_EXTRAIT DU DOCUMENT:_
---

Pour ce qui est des gares, ma position, différente de celle de Guillaume Pepy, est cohérente : gérer des gares aujourd'hui, c'est 10 % d'infrastructures et 90 % de services. C'est du marketing, du commercial. C'est un métier de services, différent de celui de l'infrastructure, qui est un métier industriel. Le métier de services, je l'ai pratiqué à La Poste, et je le connais. Si on mélange les deux, on marie l'eau et le feu ! On prendrait le risque, en confiant les gares au GIU, que ce dernier ne puisse exercer son vrai métier, celui de l'infrastructure. Je n'y suis pas favorable et je n'en vois pas l'intérêt à court terme - sauf peut-être le jour où il existera une concurrence très large. Dans ce cas, créons une troisième filiale ! Reconnaissons la spécificité de ce métier. Mais demander à SNCF Réseau de récupérer les gares constitue une fausse bonne solution.

Aujourd'hui, aux heures de pointe, sur Paris-Lyon en TGV, SNCF Voyages paye 30 euros du kilomètre ; pour une ligne de fret, en moyenne, c'est 1,70 euro du kilomètre. La tarification est donc déjà très ciblée en fonction de la capacité contributive des lignes. En matière de fret, nous avons à peine la capacité de couvrir les frais de fonctionnement de la ligne avec les péages. Nous n'avons aucune capacité d'investissement. Cela ne signifie pas que nous ne pouvons investir, mais c'est de la mauvaise dette !

---

_DONNÉES PRÉSENTÉES:_
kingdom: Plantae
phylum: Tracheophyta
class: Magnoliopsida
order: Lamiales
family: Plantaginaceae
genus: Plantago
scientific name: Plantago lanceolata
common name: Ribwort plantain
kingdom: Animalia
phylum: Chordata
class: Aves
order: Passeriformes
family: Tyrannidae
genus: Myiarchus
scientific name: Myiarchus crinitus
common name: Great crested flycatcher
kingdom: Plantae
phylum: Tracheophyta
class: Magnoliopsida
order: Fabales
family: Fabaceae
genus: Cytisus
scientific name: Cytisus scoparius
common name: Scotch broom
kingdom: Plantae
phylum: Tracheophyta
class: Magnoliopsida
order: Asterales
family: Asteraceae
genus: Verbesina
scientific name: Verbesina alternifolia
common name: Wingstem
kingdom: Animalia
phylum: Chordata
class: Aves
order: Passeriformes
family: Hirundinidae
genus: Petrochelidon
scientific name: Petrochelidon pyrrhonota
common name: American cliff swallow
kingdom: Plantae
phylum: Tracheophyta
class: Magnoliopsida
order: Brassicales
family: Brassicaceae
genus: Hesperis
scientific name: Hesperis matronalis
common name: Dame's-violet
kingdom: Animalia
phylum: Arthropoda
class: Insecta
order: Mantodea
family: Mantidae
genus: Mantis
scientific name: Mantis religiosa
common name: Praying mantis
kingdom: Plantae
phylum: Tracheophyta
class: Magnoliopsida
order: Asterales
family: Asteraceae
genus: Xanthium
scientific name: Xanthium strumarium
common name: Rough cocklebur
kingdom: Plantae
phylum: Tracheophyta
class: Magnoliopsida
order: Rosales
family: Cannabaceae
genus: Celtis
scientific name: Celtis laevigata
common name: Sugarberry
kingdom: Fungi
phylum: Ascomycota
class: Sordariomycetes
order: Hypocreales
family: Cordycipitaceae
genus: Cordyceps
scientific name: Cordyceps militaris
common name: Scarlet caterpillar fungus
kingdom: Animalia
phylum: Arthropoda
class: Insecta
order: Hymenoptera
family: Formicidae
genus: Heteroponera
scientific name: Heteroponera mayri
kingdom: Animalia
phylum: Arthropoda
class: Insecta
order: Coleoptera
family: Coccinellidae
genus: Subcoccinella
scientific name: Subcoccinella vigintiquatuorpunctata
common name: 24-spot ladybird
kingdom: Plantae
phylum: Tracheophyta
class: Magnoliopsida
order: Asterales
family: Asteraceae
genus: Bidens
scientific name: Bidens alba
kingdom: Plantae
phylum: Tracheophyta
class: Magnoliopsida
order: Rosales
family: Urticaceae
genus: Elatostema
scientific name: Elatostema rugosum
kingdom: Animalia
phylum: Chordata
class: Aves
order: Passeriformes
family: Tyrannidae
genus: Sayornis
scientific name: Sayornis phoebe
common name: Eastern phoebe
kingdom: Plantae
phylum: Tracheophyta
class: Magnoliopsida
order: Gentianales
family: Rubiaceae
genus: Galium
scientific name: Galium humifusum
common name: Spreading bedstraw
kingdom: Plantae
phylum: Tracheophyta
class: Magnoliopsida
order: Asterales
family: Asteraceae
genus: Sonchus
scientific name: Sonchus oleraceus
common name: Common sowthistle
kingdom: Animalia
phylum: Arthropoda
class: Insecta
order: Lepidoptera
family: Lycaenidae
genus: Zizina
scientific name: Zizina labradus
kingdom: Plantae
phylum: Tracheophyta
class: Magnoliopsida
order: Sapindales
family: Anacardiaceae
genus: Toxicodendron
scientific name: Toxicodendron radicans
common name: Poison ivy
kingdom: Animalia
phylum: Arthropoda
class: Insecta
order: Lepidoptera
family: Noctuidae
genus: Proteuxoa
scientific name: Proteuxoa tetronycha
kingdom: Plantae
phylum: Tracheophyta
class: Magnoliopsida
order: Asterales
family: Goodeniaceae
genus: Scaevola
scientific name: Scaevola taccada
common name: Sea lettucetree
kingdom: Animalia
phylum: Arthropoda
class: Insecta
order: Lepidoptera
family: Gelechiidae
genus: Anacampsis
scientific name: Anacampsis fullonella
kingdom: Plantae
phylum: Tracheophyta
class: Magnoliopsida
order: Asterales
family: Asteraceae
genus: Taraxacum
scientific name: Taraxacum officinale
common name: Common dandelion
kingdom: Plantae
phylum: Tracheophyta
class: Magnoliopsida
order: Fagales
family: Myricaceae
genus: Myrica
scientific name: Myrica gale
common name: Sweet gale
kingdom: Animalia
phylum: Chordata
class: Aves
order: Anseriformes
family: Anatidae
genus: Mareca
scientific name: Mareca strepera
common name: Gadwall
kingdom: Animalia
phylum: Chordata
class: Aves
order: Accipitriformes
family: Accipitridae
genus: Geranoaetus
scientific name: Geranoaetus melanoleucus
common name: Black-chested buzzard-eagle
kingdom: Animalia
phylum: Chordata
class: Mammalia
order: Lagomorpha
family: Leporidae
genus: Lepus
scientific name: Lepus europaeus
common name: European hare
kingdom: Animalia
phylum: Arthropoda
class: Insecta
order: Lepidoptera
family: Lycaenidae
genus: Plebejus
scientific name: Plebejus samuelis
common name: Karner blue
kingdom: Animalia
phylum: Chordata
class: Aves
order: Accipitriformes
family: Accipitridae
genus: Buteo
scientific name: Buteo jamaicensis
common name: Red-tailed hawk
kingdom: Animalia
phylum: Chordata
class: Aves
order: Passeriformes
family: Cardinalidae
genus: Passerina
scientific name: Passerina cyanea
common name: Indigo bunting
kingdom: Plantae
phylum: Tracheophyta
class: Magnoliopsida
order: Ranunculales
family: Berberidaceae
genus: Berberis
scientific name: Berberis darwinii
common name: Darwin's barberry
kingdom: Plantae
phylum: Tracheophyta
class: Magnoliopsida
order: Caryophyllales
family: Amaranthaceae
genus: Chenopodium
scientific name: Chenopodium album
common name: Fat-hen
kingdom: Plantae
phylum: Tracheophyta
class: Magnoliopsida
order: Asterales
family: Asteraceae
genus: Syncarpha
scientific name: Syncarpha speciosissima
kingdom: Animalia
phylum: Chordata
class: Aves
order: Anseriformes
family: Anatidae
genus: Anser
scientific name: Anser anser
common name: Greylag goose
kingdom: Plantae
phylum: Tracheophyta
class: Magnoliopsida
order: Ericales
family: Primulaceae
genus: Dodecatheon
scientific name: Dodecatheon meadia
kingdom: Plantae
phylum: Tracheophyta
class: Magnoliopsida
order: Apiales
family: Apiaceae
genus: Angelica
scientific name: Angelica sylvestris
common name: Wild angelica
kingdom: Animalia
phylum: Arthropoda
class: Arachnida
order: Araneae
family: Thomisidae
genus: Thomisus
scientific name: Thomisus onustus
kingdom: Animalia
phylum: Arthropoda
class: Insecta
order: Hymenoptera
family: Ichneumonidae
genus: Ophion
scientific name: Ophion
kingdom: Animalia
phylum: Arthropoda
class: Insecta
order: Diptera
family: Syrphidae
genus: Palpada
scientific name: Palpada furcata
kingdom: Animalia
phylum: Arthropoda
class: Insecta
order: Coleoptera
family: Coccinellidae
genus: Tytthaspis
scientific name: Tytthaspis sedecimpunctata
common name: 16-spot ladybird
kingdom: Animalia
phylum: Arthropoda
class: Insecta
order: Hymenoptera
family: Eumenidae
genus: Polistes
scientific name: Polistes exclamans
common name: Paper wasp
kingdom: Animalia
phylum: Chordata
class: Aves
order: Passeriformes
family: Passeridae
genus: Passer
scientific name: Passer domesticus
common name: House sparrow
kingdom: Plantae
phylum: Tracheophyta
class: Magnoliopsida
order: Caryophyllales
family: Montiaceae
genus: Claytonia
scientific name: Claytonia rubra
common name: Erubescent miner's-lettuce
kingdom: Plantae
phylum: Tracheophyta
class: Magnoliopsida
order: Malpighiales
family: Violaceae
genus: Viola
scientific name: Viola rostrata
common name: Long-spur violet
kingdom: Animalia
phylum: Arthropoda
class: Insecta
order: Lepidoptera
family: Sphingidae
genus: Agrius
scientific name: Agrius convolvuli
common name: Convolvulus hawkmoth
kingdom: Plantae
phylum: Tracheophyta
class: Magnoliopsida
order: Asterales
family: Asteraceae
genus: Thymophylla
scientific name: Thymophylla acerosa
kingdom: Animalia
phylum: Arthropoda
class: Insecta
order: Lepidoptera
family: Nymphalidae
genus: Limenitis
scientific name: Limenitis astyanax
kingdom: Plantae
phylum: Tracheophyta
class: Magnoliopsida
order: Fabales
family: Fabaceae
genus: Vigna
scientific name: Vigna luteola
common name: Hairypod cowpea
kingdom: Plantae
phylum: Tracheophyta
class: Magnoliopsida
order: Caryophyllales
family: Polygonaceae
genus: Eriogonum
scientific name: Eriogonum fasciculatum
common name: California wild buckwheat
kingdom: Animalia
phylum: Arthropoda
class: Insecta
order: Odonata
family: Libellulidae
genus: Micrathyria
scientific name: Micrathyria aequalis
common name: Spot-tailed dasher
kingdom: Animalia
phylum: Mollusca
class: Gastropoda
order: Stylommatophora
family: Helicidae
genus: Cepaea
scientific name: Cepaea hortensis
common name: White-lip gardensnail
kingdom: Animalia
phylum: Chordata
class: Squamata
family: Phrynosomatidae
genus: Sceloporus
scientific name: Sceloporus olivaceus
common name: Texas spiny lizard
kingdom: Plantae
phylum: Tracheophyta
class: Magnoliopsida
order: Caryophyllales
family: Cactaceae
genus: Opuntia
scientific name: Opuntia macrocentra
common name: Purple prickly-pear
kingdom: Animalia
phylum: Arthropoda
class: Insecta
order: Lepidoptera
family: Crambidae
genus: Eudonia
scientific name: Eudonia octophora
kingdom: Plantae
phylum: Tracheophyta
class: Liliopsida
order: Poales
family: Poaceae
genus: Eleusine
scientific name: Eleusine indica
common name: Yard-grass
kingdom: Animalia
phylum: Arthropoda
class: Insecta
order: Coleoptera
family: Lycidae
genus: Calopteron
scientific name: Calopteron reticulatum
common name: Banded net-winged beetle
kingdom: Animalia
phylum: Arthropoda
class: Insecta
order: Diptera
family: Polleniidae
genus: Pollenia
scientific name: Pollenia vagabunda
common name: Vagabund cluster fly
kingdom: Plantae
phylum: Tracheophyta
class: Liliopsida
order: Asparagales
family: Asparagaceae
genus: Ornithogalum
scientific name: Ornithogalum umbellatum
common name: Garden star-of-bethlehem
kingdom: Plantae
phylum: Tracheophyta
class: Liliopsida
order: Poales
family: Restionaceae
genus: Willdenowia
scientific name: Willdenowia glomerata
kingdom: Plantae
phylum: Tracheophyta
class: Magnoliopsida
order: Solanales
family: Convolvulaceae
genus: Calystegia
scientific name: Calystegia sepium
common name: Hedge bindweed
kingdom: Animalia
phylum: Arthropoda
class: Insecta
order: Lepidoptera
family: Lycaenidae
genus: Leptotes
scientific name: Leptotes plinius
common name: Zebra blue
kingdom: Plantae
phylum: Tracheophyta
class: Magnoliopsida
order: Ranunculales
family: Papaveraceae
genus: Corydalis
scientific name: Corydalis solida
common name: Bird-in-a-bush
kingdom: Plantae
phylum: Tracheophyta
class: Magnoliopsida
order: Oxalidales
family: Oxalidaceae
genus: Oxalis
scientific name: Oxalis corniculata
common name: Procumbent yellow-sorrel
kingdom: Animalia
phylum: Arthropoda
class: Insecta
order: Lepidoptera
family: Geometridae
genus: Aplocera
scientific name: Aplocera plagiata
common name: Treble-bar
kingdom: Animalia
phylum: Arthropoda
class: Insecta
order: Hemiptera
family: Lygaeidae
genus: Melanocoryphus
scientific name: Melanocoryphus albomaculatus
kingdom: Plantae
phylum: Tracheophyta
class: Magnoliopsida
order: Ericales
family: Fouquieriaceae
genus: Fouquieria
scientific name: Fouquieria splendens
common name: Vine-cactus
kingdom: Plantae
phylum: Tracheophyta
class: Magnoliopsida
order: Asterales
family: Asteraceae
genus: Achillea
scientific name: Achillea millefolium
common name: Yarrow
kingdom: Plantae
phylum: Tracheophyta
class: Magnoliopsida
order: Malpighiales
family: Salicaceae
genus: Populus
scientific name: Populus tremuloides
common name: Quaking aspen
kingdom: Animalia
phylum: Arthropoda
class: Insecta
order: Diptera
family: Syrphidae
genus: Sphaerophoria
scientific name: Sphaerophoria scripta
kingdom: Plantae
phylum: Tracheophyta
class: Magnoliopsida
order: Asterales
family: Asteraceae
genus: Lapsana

---

_TÂCHES À RÉALISER:_
1. Indiquez si chacune de ces affirmations concorde avec l'extrait du document, par oui ou non, en citant les mots décisifs de l'extrait. (a) Selon l'extrait, gérer des gares relève surtout des services. (b) L'extrait présente le transfert des gares à SNCF Réseau comme une bonne solution. (c) Sur une ligne de fret, le péage moyen s'élève à 30 euros du kilomètre.
2. Dans l'extrait du document, quelle entreprise est citée comme le lieu où le métier de services a été pratiqué ?
3. Prolongez l'extrait du document consacré aux gares et aux péages ferroviaires, à partir de sa dernière phrase.

_RÉPONSES PAR TÂCHE:_
1.
(a) Oui : « gérer des gares aujourd'hui, c'est 10 % d'infrastructures et 90 % de services ».
(b) Non : « demander à SNCF Réseau de récupérer les gares constitue une fausse bonne solution ».
(c) Non : « pour une ligne de fret, en moyenne, c'est 1,70 euro du kilomètre ».

2. La Poste.

3.
Avec le président Vall, nous sommes convenus, s'agissant d'une ligne céréalière, que nous assurerions les travaux courants de l'année. Nous ne pourrons toutefois financer le plan de modernisation qui va s'avérer nécessaire dans un an, à l'exception des 15 % correspondant aux économies de maintenance que nous allons pouvoir capitaliser. Lorsqu'une ligne est neuve, on a en effet moins de dépenses pendant dix à quinze ans.

En second lieu, dans le problème du déséquilibre financier de RFF et, demain, de SNCF Réseau, le sujet fondamental, ce sont les LGV, non les petites lignes. Les petites lignes représentent 100 millions d'euros d'investissement par an, et environ 200 millions d'euros de frais de fonctionnement, soit 300 millions sur une dépense d'environ 9 milliards d'euros.

Les LGV, elles, reviennent à 1,5 milliard d'euros par an. Rien n'est facile, dès lors qu'on parle de financement, mais le sujet stratégique pour le devenir du réseau est de savoir qui paye les LGV. Des problèmes se posent bien entendu s'agissant des petites lignes - les élus que vous êtes le savent bien. Ce n'est pas un sujet négligeable, mais le premier enjeu global réside dans le financement des LGV.

En matière immobilière, le découpage des propriétés est d'une complexité inouïe ; ceci a donné lieu à cinq ans de « guerre de tranchées » : je n'ai aucune envie de les revivre. Placer toute la propriété foncière dans le groupe de tête n'est pas possible. Vis-à-vis des marchés financiers, on doit avoir le réseau en face de la dette pour pouvoir emprunter.

La solution que nous avons proposée au Gouvernement, qui l'a retenue, c'est d'unifier la gestion. Un seul service de gestion travaillera pour le compte de deux propriétaires.

Quant au logement social, nous avons été heureux de la loi Duflot, car elle nous demande un rabais de 30 %, mais sur une base pertinente. Auparavant, on ne nous demandait aucun rabais, mais la base était bien plus basse.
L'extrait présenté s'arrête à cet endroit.